Look for the word "과제제안서" in the records, and copy each line where it appears.

═══ Provided entries ═══

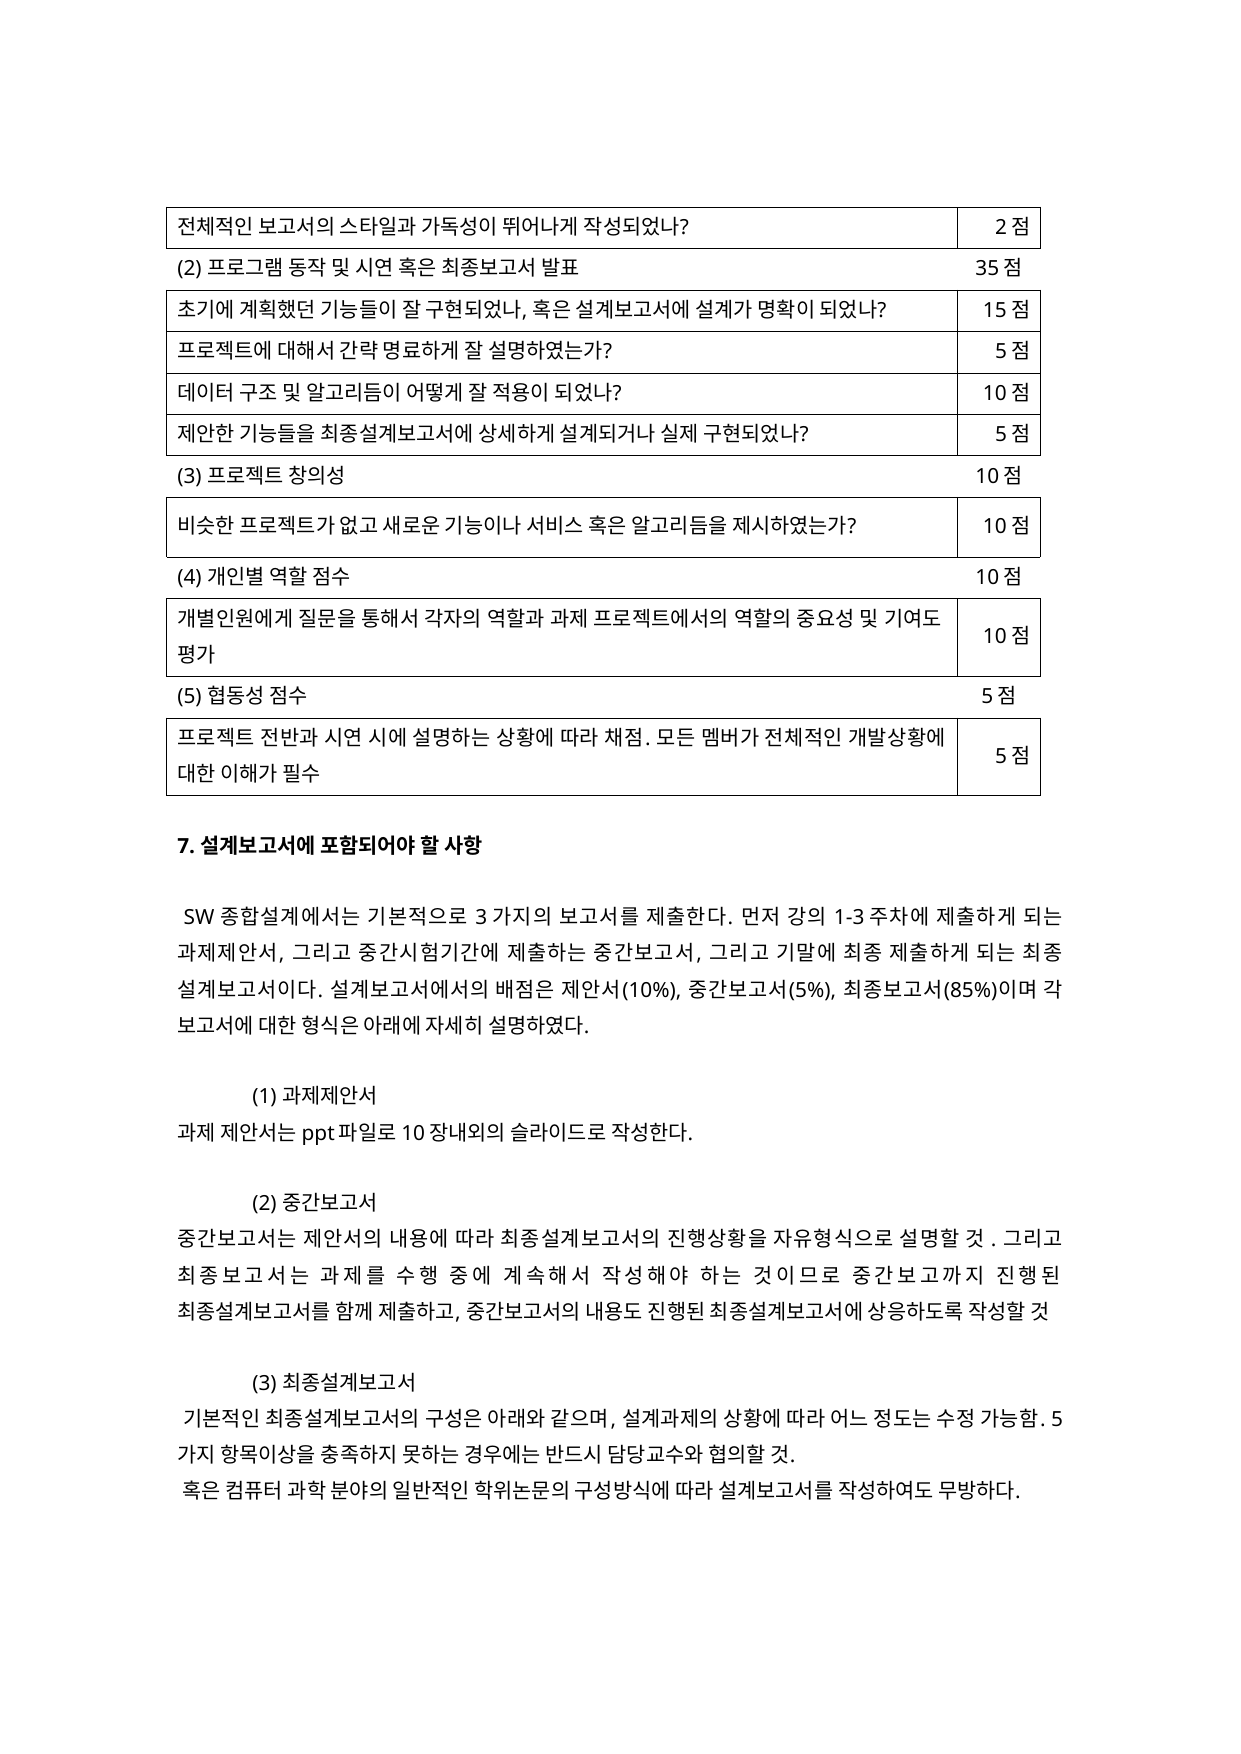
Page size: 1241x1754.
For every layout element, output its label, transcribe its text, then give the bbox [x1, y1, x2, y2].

table_cell 10점 [957, 558, 1040, 598]
text 기본적인 최종설계보고서의 구성은 아래와 같으며, 설계과제의 상황에 따라 어느 정도는 수정 가능함. 5가지 항목이상을 충족하지 못하는 경우에는 반드시 담당교수와 협의할 것. [177, 1402, 1063, 1469]
table_cell 데이터 구조 및 알고리듬이 어떻게 잘 적용이 되었나? [167, 374, 957, 414]
table_cell (5) 협동성 점수 [166, 677, 957, 717]
text 과제 제안서는 ppt파일로 10장내외의 슬라이드로 작성한다. [177, 1116, 1063, 1146]
text SW종합설계에서는 기본적으로 3가지의 보고서를 제출한다. 먼저 강의 1-3주차에 제출하게 되는 과제제안서, 그리고 중간시험기간에 제출하는 중간보고서, 그리고 기말에 최종 제출하게 되는 최종 설계보고서이다. 설계보고서에서의 배점은 제안서(10%), 중간보고서(5%), 최종보고서(85%)이며 각 보고서에 대한 형식은 아래에 자세히 설명하였다. [177, 900, 1063, 1039]
table_cell 10점 [957, 456, 1040, 497]
text 중간보고서는 제안서의 내용에 따라 최종설계보고서의 진행상황을 자유형식으로 설명할 것. 그리고 최종보고서는 과제를 수행 중에 계속해서 작성해야 하는 것이므로 중간보고까지 진행된 최종설계보고서를 함께 제출하고, 중간보고서의 내용도 진행된 최종설계보고서에 상응하도록 작성할 것 [177, 1223, 1063, 1326]
table_cell (4) 개인별 역할 점수 [166, 558, 957, 598]
table_cell 개별인원에게 질문을 통해서 각자의 역할과 과제 프로젝트에서의 역할의 중요성 및 기여도 평가 [167, 599, 957, 676]
text (2) 중간보고서 [177, 1186, 1063, 1217]
table_cell 15점 [958, 291, 1040, 331]
table_cell (2) 프로그램 동작 및 시연 혹은 최종보고서 발표 [166, 249, 957, 289]
table_cell 프로젝트 전반과 시연 시에 설명하는 상황에 따라 채점. 모든 멤버가 전체적인 개발상황에 대한 이해가 필수 [167, 719, 957, 795]
table_cell 5점 [958, 332, 1040, 372]
text (1) 과제제안서 [177, 1079, 1063, 1110]
table_cell 10점 [958, 599, 1040, 676]
text 혹은 컴퓨터 과학 분야의 일반적인 학위논문의 구성방식에 따라 설계보고서를 작성하여도 무방하다. [177, 1475, 1063, 1505]
table_cell 전체적인 보고서의 스타일과 가독성이 뛰어나게 작성되었나? [167, 208, 957, 248]
table_cell 5점 [958, 415, 1040, 455]
table_cell 10점 [958, 374, 1040, 414]
table_cell 프로젝트에 대해서 간략 명료하게 잘 설명하였는가? [167, 332, 957, 372]
table_cell 2점 [958, 208, 1040, 248]
table_cell (3) 프로젝트 창의성 [166, 456, 957, 497]
table_cell 5점 [958, 719, 1040, 795]
table_cell 35점 [957, 249, 1040, 289]
text (3) 최종설계보고서 [177, 1366, 1063, 1396]
table_cell 5점 [957, 677, 1040, 717]
table_cell 제안한 기능들을 최종설계보고서에 상세하게 설계되거나 실제 구현되었나? [167, 415, 957, 455]
text 7. 설계보고서에 포함되어야 할 사항 [177, 830, 1063, 860]
table_cell 초기에 계획했던 기능들이 잘 구현되었나, 혹은 설계보고서에 설계가 명확이 되었나? [167, 291, 957, 331]
table_cell 10점 [958, 498, 1040, 557]
table_cell 비슷한 프로젝트가 없고 새로운 기능이나 서비스 혹은 알고리듬을 제시하였는가? [167, 498, 957, 557]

═══

### [Exercise output]
text SW종합설계에서는 기본적으로 3가지의 보고서를 제출한다. 먼저 강의 1-3주차에 제출하게 되는 과제제안서, 그리고 중간시험기간에 제출하는 중간보고서, 그리고 기말에 최종 제출하게 되는 최종 설계보고서이다. 설계보고서에서의 배점은 제안서(10%), 중간보고서(5%), 최종보고서(85%)이며 각 보고서에 대한 형식은 아래에 자세히 설명하였다. [177, 900, 1063, 1039]
text (1) 과제제안서 [177, 1079, 1063, 1110]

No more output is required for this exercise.